Vai direttamente al contenuto

Vai direttamente al menu secondario

Testimoni di Geova

Italiano

21 AGOSTO 2015
SRĪ LANKA

Segnali positivi dalle autorità dello Srī Lanka in difesa della libertà di religione

In Srī Lanka tribunali di alto grado hanno accolto il riesame di diversi casi di violenza perpetrata da estremisti religiosi ai danni di testimoni di Geova. Dal 2013, dietro istigazione di monaci buddisti estremisti, si sono verificati numerosi episodi di aggressioni, minacce e violenza verbale contro i Testimoni. Il mancato intervento della polizia per proteggere i Testimoni o altre minoranze religiose ha generato un clima di impunità e intolleranza religiosa, incoraggiando di fatto l’estremismo religioso.

Casi presentati alla corte suprema

Il 1° marzo 2014, a Talawa (Uturumeda), due donne testimoni di Geova stavano parlando ad altri delle proprie credenze religiose, attività che in Srī Lanka è autorizzata dalla legge. Due monaci buddisti e due agenti di polizia hanno falsamente accusato le donne di fare “conversione forzata”. La polizia le ha arrestate e portate alla centrale, dove sia gli agenti che i monaci hanno continuato a insultarle per ore. La polizia non ha imputato alle donne alcun reato ma le ha comunque trattenute tutta la notte.

In un altro episodio verificatosi il 29 ottobre 2014 a Walasmulla (Dakunu), la polizia ha arrestato quattro donne (vedi immagine) e le ha tenute tutta la notte in prigione insieme ai criminali. Sebbene non abbiano subìto maltrattamenti fisici, le donne sono state oggetto di violenza verbale per ore.

In entrambi i casi i Testimoni hanno sporto denuncia contro gli agenti e hanno presentato un’istanza di tutela dei diritti fondamentali presso la più alta corte dello Srī Lanka. La corte ha ritenuto fondate le accuse ed è stata favorevole a esaminare i casi. Le donne coinvolte nell’episodio verificatosi a Talawa si sono così espresse: “Siamo felici che la corte voglia prendere in esame questo caso. Abbiamo riacquistato fiducia nel sistema giudiziario dello Srī Lanka”. Durante l’udienza preliminare, che si è tenuta il 29 maggio 2015, il giudice Sisira de Abrew ha affermato che i Testimoni “sono persone per bene” e che le pubblicazioni religiose che distribuiscono “non sono contro il buddismo”. Nei prossimi mesi si terranno entrambe le udienze.

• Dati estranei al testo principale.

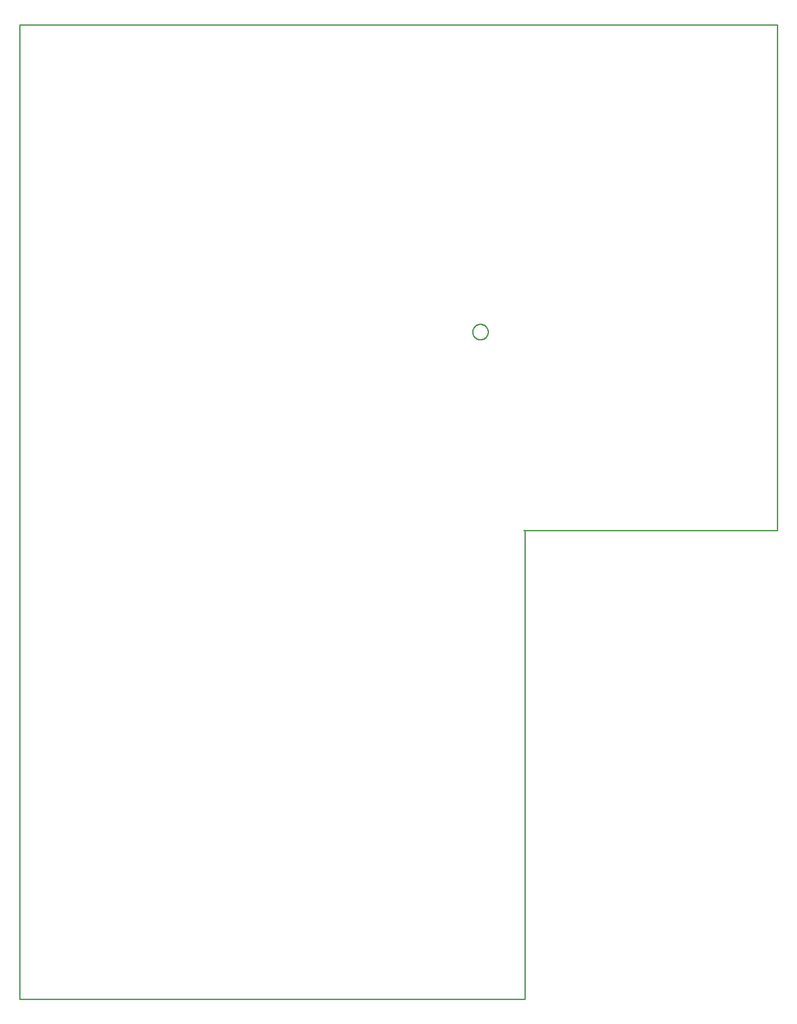
<source format=gko>
%FSDAX23Y23*%
%MOIN*%
%SFA1B1*%

%IPPOS*%
%ADD37C,0.010000*%
%LNde-130817-1*%
%LPD*%
G54D37*
X04885Y06485D02*
D01*
X04885Y06489*
X04884Y06493*
X04883Y06497*
X04882Y06501*
X04881Y06505*
X04879Y06509*
X04878Y06513*
X04876Y06516*
X04873Y06520*
X04871Y06523*
X04868Y06526*
X04865Y06529*
X04862Y06532*
X04858Y06534*
X04855Y06537*
X04851Y06539*
X04847Y06540*
X04843Y06542*
X04839Y06543*
X04835Y06544*
X04831Y06544*
X04827Y06545*
X04822*
X04818Y06544*
X04814Y06544*
X04810Y06543*
X04806Y06542*
X04802Y06540*
X04798Y06539*
X04794Y06537*
X04791Y06534*
X04787Y06532*
X04784Y06529*
X04781Y06526*
X04778Y06523*
X04776Y06520*
X04773Y06516*
X04771Y06513*
X04770Y06509*
X04768Y06505*
X04767Y06501*
X04766Y06497*
X04765Y06493*
X04764Y06489*
X04764Y06485*
X04764Y06480*
X04765Y06476*
X04766Y06472*
X04767Y06468*
X04768Y06464*
X04770Y06460*
X04771Y06456*
X04773Y06453*
X04776Y06449*
X04778Y06446*
X04781Y06443*
X04784Y06440*
X04787Y06437*
X04791Y06435*
X04794Y06432*
X04798Y06430*
X04802Y06429*
X04806Y06427*
X04810Y06426*
X04814Y06425*
X04818Y06425*
X04822Y06424*
X04827*
X04831Y06425*
X04835Y06425*
X04839Y06426*
X04843Y06427*
X04847Y06429*
X04851Y06430*
X04855Y06432*
X04858Y06435*
X04862Y06437*
X04865Y06440*
X04868Y06443*
X04871Y06446*
X04873Y06449*
X04876Y06453*
X04878Y06456*
X04879Y06460*
X04881Y06464*
X04882Y06468*
X04883Y06472*
X04884Y06476*
X04885Y06480*
X04885Y06485*
X01235Y01290D02*
X05172D01*
X01235D02*
Y08874D01*
X05172Y01290D02*
Y04858D01*
X01235Y08874D02*
X07140D01*
X05163Y04937D02*
X07140D01*
X05172Y04858D02*
Y04937D01*
X07140Y04938D02*
Y08874D01*
M02*
</source>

Una corte d’appello esamina i casi di mancato intervento della polizia

A Colombo i Testimoni di Geova hanno presentato ricorso presso una corte d’appello in riferimento a 11 episodi in cui la polizia non è intervenuta per proteggerli. In uno di quegli episodi un monaco buddista ha picchiato brutalmente Niroshan Silva, poi lo ha portato con la forza alla stazione di polizia e ha presentato un’accusa contro di lui. Anziché essere difeso, però, Niroshan Silva ha subìto maltrattamenti fisici anche dalla polizia.

Silva ha affermato: “Non chiediamo un trattamento di favore qui in Srī Lanka, chiediamo solo che la giustizia garantisca a tutti il diritto fondamentale alla libertà di religione”. La corte è stata favorevole a prendere in esame il suo caso.

Si fanno passi avanti

Lo Srī Lanka ha preso atto del problema dell’intolleranza religiosa e ha promesso di “intensificare l’impegno volto a tutelare la libertà di religione”. I Testimoni di Geova ritengono che questo sia un passo avanti.

J. C. Weliamuna, un avvocato esperto in materia di diritti fondamentali che ha assistito i Testimoni, ha commentato: “Lo Srī Lanka ospita da decenni diverse religioni, e queste fino a poco tempo fa sono coesistite pacificamente. Alcuni, però, hanno minato questa condizione commettendo atti di intimidazione e di violenza contro i Testimoni di Geova e altre minoranze religiose, violando così i loro diritti costituzionali. Le autorità non dovrebbero dare credito a false accuse, ma dovrebbero piuttosto investigare accuratamente i fatti”.

I Testimoni si augurano che i tribunali tutelino il loro diritto fondamentale di praticare pacificamente la loro religione. Adesso sperano che il governo prenda dei provvedimenti affinché venga applicata la legge e siano rispettate le libertà fondamentali garantite dalla costituzione.